In 1485, in the Partition of Leipzig, Veste Coburg fell to the Ernestine branch of the family. A year later, Elector Friedrich der Weise and Johann der Beständige took over the rule of Coburg. Johann used the Veste as a residence from 1499. In 1506/07, Lucas Cranach the Elder lived and worked in the Veste. From April to October 1530, during the Diet of Augsburg, Martin Luther sought protection at the Veste, as he was under an Imperial ban at the time. Whilst he stayed at the fortress, Luther continued with his work translating the Bible into German. In 1547, Johann Ernst moved the residence of the ducal family to a more convenient and fashionable location, Ehrenburg Palace in the town centre of Coburg. The Veste now only served as a fortification.

In the further splitting of the Ernestine line, Coburg became the seat of the Herzogtum von Sachsen-Coburg, the Duchy of Saxe-Coburg. The first duke was Johann Casimir (1564-1633), who modernized the fortifications. In 1632, the fortress was unsuccessfully besieged by Imperial and Bavarian forces commanded by Albrecht von Wallenstein for seven days during the Thirty Years' War. Its defence was commanded by Georg Christoph von Taupadel. On 17 March 1635, after a renewed siege of five months' duration, the Veste was handed over to the Imperials under Guillaume de Lamboy.

17th through 19th centuries

From 1638-72, Coburg and the Veste were part of the Duchy of Saxe-Altenburg. In 1672, they passed to the Dukes of Saxe-Gotha and in 1735 it was joined to the Duchy of Saxe-Saalfeld. Following the introduction of Primogeniture by Duke Franz Josias (1697-1764), Coburg went by way of Ernst Friedrich (1724-1800) to Franz (1750-1806), noted art collector, and to Duke Ernst III (1784-1844), who remodeled the castle.

In 1826, the Duchy of Saxe-Coburg-Gotha was created and Ernst now styled himself 'Ernst I'. Military use of the Veste had ceased by 1700 and outer fortifications had been demolished in 1803-38. From 1838-60, Ernst had the run-down fortress converted into a Gothic revival residence. In 1860, use of the Zeughaus as a prison (since 1782) was discontinued. Through a successful policy of political marriages, the House of Saxe-Coburg and Gotha established links with several of the major European dynasties, including that of the United Kingdom.

20th century

The dynasty ended with the reign of Herzog Carl Eduard (1884-1954), also known as Charles Edward, Duke of Saxe-Coburg and Gotha, a grandson of Queen Victoria, who until 1919 also was the 2nd Duke of Albany in the United Kingdom. Under his rule, many changes made to the Veste in the 19th century were reversed under architect Bodo Ebhardt, with the aim of restoring a more authentic medieval look. Along with the other ruling princes of Germany, Carl Eduard was deposed in the revolution of 1918-1919. After Carl Eduard abdicated in late 1918, the Veste came into possession of the state of Bavaria, but the former duke was allowed to live there until his death. The works of art collected by the family were gifted to the Coburger Landesstiftung, a foundation, which today runs the museum.
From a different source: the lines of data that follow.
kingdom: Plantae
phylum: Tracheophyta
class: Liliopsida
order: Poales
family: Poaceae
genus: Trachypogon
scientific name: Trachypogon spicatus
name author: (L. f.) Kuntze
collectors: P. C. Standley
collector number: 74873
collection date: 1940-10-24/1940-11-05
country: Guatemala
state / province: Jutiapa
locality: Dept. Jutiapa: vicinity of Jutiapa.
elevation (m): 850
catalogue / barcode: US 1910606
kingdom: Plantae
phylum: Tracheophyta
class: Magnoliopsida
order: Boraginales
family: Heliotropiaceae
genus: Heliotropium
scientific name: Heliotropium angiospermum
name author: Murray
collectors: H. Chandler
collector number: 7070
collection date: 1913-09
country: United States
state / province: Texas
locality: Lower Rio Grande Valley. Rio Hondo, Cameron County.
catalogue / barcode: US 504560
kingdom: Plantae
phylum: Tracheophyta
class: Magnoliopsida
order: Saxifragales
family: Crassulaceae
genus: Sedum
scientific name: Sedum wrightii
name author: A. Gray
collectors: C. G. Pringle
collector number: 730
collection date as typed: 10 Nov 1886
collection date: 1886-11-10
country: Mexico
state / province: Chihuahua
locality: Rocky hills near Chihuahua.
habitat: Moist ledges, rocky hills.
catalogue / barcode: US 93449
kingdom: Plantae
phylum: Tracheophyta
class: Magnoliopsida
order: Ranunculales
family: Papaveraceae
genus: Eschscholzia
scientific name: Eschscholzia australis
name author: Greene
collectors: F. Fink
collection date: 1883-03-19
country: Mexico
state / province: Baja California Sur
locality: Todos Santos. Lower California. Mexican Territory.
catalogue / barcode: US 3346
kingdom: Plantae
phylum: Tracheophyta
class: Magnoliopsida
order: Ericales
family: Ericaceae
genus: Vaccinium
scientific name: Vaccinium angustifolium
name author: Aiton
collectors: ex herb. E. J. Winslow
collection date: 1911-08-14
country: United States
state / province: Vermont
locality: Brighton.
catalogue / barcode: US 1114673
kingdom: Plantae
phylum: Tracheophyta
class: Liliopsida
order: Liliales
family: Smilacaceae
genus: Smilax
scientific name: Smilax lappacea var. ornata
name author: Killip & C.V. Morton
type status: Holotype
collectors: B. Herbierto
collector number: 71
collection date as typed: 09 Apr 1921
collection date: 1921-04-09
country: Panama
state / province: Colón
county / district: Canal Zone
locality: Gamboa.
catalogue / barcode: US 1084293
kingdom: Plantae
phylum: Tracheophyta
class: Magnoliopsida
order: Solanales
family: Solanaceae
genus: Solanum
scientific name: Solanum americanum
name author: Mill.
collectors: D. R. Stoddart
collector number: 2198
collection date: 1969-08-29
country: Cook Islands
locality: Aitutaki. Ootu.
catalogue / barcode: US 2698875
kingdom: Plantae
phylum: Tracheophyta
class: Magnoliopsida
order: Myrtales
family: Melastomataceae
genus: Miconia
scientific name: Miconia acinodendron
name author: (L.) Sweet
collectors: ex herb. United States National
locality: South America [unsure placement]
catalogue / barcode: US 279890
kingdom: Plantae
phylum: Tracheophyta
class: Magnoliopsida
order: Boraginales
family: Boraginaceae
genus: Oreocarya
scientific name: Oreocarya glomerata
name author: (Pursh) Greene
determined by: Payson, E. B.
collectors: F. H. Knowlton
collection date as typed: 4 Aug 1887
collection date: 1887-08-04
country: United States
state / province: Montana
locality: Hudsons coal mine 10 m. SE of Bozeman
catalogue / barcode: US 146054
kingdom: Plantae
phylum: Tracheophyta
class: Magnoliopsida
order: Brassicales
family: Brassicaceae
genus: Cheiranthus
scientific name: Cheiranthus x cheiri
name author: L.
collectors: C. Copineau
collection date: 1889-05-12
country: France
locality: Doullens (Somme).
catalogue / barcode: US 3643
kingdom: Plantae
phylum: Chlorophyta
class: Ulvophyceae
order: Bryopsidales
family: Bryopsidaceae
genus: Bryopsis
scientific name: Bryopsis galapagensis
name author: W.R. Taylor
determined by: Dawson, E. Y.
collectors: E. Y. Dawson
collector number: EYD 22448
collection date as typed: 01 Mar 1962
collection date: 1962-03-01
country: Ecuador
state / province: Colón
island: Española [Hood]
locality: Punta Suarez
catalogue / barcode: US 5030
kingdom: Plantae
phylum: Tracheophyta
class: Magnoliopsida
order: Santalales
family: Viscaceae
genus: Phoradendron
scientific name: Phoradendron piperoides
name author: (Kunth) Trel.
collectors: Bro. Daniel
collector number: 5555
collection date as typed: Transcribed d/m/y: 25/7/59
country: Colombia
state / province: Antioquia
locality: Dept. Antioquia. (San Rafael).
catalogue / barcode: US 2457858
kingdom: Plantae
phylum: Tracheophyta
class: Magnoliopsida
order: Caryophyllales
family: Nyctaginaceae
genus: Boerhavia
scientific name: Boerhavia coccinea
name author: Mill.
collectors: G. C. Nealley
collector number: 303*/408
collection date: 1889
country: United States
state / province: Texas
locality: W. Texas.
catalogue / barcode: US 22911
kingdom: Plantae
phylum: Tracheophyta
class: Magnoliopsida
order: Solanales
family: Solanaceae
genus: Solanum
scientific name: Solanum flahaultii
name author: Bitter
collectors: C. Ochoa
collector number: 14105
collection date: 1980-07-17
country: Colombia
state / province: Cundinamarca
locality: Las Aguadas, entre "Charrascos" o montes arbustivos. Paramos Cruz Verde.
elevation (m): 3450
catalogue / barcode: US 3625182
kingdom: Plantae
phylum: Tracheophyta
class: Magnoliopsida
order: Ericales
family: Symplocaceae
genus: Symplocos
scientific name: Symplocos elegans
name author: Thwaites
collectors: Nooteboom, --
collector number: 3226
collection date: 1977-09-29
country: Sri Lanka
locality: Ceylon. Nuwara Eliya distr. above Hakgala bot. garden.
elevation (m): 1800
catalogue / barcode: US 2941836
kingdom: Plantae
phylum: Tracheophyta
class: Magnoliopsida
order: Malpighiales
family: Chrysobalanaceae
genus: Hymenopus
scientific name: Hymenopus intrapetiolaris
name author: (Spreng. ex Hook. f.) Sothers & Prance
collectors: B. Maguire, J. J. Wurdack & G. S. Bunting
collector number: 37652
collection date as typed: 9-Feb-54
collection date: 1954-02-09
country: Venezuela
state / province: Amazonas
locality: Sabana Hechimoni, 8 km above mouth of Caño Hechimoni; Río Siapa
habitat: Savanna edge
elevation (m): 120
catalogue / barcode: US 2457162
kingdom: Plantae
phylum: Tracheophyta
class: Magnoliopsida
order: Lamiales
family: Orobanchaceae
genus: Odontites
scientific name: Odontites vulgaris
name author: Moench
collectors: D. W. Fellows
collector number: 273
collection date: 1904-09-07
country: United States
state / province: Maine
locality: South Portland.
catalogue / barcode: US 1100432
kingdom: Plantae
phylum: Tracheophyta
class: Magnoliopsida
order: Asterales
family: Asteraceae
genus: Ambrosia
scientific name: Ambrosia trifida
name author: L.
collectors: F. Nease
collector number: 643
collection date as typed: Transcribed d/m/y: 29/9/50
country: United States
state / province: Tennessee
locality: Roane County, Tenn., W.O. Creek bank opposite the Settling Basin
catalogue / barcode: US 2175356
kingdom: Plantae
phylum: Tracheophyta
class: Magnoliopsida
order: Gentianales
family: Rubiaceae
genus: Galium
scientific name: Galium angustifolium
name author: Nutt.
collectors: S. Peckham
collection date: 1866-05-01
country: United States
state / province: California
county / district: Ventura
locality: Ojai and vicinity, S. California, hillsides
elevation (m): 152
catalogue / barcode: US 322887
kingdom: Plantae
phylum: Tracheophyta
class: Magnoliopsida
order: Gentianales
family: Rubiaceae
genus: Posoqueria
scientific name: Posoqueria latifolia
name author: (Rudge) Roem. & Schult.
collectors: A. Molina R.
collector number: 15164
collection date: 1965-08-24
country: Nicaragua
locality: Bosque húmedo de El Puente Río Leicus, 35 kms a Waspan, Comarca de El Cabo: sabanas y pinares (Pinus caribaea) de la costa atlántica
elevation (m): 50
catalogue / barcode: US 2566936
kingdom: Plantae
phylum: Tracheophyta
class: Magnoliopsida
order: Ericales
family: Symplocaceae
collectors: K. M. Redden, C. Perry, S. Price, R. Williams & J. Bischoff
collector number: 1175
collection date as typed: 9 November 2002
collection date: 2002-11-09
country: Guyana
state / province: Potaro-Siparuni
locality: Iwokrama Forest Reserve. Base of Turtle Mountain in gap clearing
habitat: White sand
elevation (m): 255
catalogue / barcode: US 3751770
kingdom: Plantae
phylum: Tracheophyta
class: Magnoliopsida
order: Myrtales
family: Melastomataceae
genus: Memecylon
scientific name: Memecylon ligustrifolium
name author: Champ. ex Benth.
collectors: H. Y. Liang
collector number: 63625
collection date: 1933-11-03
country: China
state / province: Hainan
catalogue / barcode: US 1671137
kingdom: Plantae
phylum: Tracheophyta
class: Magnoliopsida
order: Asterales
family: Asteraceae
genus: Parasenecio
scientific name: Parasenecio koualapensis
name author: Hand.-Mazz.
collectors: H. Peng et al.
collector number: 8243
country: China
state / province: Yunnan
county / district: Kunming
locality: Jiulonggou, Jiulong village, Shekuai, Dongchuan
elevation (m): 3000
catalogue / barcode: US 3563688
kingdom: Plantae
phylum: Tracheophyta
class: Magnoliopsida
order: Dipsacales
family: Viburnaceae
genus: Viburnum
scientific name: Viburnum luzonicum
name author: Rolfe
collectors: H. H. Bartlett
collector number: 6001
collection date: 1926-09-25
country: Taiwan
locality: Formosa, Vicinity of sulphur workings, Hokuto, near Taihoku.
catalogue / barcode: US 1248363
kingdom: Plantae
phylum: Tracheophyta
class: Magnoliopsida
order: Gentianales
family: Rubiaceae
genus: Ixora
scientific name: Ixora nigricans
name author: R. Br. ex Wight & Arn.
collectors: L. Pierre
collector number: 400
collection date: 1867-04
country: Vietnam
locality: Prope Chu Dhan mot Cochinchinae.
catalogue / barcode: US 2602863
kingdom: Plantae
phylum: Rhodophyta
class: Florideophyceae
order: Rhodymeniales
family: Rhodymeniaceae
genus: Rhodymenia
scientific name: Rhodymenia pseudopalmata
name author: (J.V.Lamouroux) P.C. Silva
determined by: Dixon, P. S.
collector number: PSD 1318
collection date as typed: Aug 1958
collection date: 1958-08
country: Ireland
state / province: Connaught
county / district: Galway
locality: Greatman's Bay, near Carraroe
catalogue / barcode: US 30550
In 1945, the Veste was seriously damaged by artillery fire in the final days of World War II. After 1946, renovation works were undertaken by the new owner, the Bayerische Verwaltung der staatlichen Schlösser, Gärten und Seen.

Today

The Veste is open to the public and today houses museums, including a collection art objects and paintings that belonged to the ducal family of Saxe-Coburg and Gotha, a large collection of arms and armor, significant examples of early modern coaches and sleighs, and important collections of prints, drawings and coins.